Can a Simple Thank-You Note Really Make a Difference?

thank-you note

Websites geared to job seekers and respiratory care educators alike will tell you that you should follow up any interview you get for a job with a simple thank-you note to the person or persons you interviewed with.

Does that really make a difference in whether or not you are hired? We asked three managers to weigh in on this topic.

Good tie breaker

“Yes, in specific circumstances,” said Regina Ambrosini, BSRT, RRT, RC manager at Vassar Brothers Medical Center in Poughkeepsie, NY. “For example, I am trying to decide between two different candidates and they both presented themselves very well and there is no appreciable difference between the two. If one sends a thank-you that would provide appreciable difference.”

What’s included in the note comes into play as well. Ambrosini likes to see an acknowledgment that the interview took place and mention of a few of the key areas discussed during the session. She also expects the job seeker to reiterate his or her interest in acquiring the position.

But she doesn’t want a lengthy letter that recaps everything that was said.

“This is not the time to rehash the entire interview or to correct any information given or expand on the discussion,” she said.

So, what is her preferred way to receive a thank-you note?

“Email,” said the AARC member, noting that it’s the quickest to receive and acknowledge.

It can’t hurt

Donald Carden, MBA, RRT, CPFT, director of respiratory care at Via Christi Hospitals Wichita, Inc., in Wichita, KS, explains that he doesn’t really expect to receive a thank-you note from the job seekers he interviews, but it couldn’t hurt if it was sincere and simply written.

“In their own words, the candidate should thank the interviewer for the opportunity to learn more about the open position and reaffirm their interest,” Carden said. “Perhaps mention something that helped to pique their desire to work for the company.”

He also stresses the need to check carefully for grammatical and spelling errors, and he advises job seekers to forego any mention of salary.

As for how Carden would like to receive the letter, he’s open to email or snail mail, but says texting should be avoided.

“I would not be interested in receiving a text from a candidate I do not know very well,” Carden said.

A great example

Wendy Castro, MsRC, RRT-NPS, respiratory care site manager at Providence St. Vincent Medical Center in Portland, OR, agrees a thank-you note is important.

“If I receive a personal thank-you, I feel that the candidate is more invested in getting the position,” she said. “It does not mean that the candidate will be selected, but in the event that several candidates have similar credentials and experience it can only help.”

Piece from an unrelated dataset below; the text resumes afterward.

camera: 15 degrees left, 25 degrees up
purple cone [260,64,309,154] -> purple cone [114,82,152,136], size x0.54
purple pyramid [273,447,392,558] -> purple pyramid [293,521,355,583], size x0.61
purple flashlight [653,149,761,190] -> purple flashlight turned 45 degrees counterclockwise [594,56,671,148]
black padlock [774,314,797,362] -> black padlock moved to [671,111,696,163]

The AARC member says email works for her too, and like Carden, advises people to steer clear of texting. That, she says, is a means of communication better left to personal correspondence between family and friends.

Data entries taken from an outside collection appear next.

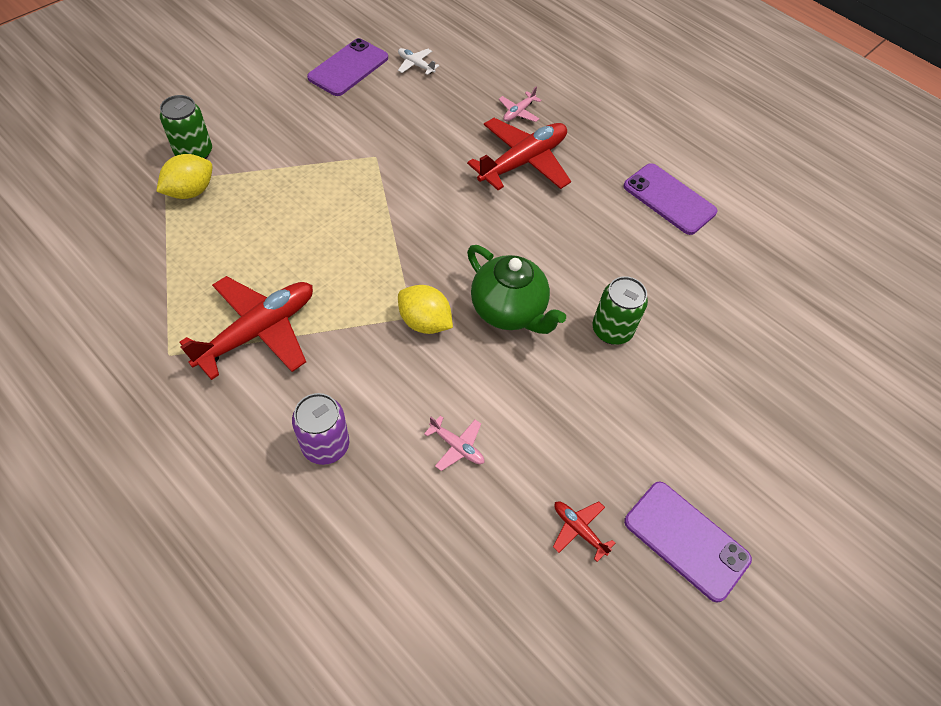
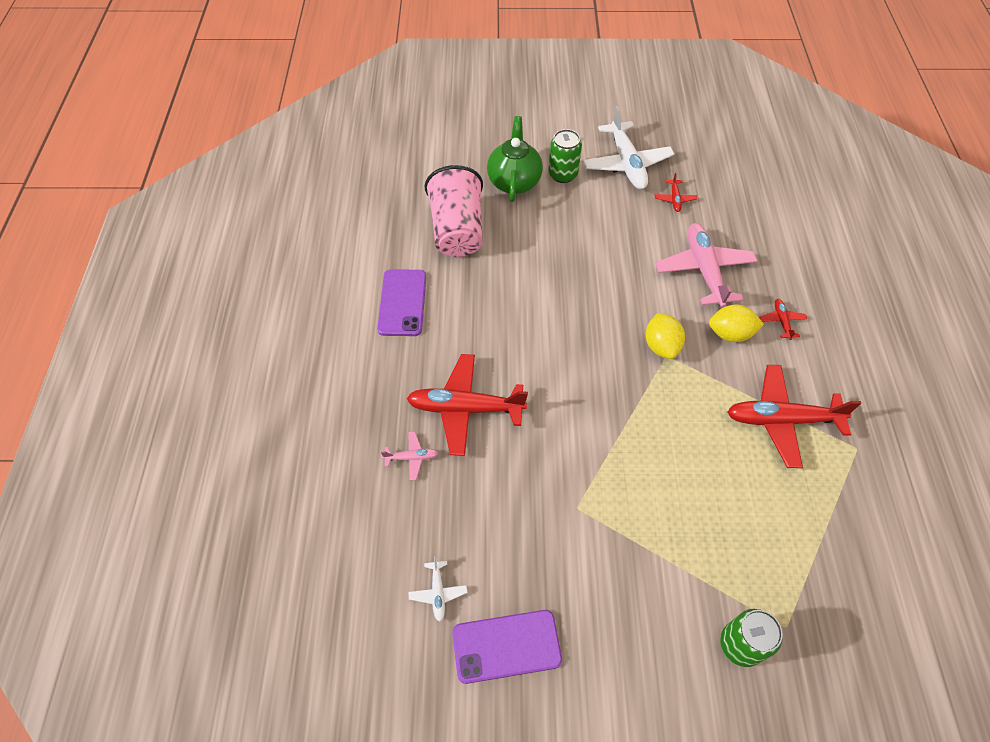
camera: 130 degrees left, 0 degrees up
yellow lemon [156,154,213,199] -> yellow lemon moved to [709,305,764,342]
purple can [292,393,349,465] -> red plane [759,299,807,340]
pink plane [424,416,484,471] -> pink plane [655,223,757,308], size x2.24
green teapot [467,245,566,334] -> green teapot moved to [487,116,543,202]
green can [592,276,648,345] -> green can moved to [548,129,582,183]
purple phone [624,481,752,603] -> white plane [583,106,674,189]
none -> pink cup [425,165,483,257]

What should the letter entail? Castro offers this great example:

I would like to thank you for your consideration and for taking the time to talk with me today regarding the respiratory therapist position at _________. It was a pleasure to speak with you. I truly enjoyed learning more about the hospital, the department, and the great level of care you provide for your patients. I enjoyed learning more about this city and talking about hiking, coffee, and trails. I also enjoyed hearing about the experience and background you have.

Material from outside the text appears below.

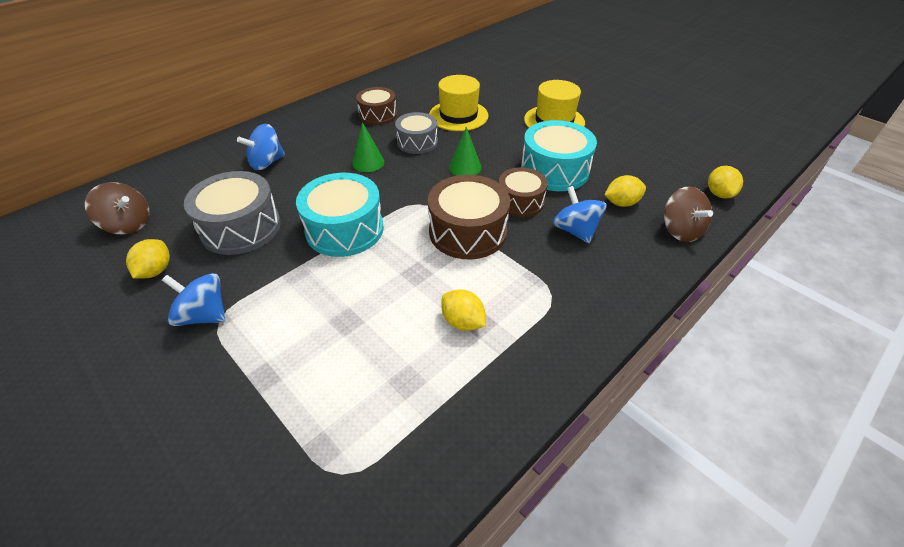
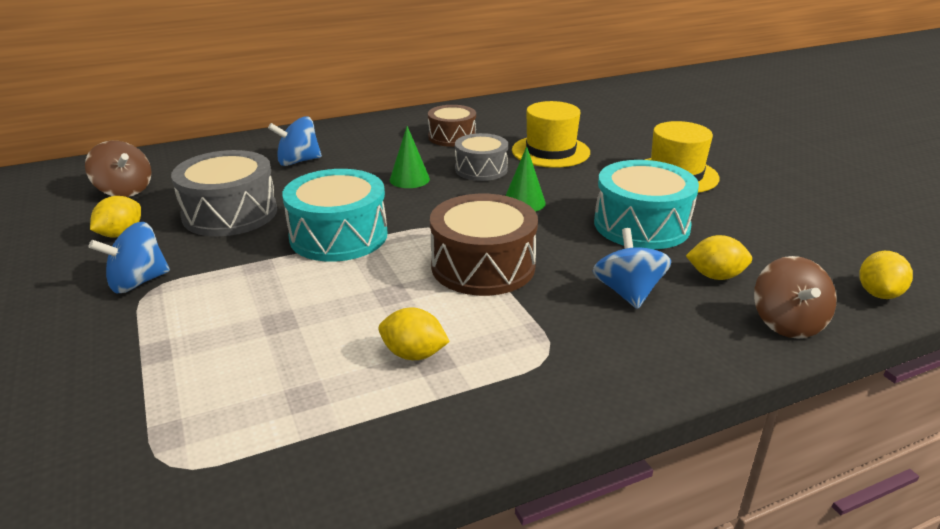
camera: 20 degrees right, 15 degrees down
blue spinning top [162,273,226,326] -> blue spinning top turned 75 degrees counterclockwise [89,222,170,293]
yellow lemon [441,289,486,331] -> yellow lemon turned 45 degrees counterclockwise [379,307,450,360]
brown drum [499,167,548,217] -> none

I am very enthusiastic about the opportunity to join the respiratory team at _______. I am confident that my experience and skills are a great match for this opportunity. 

I look forward to hearing from you, and to hopefully meet with you all again in the near future. If you need any further information, please do not hesitate to contact me at ________.

Thank you again for taking the time out of your day to meet with me.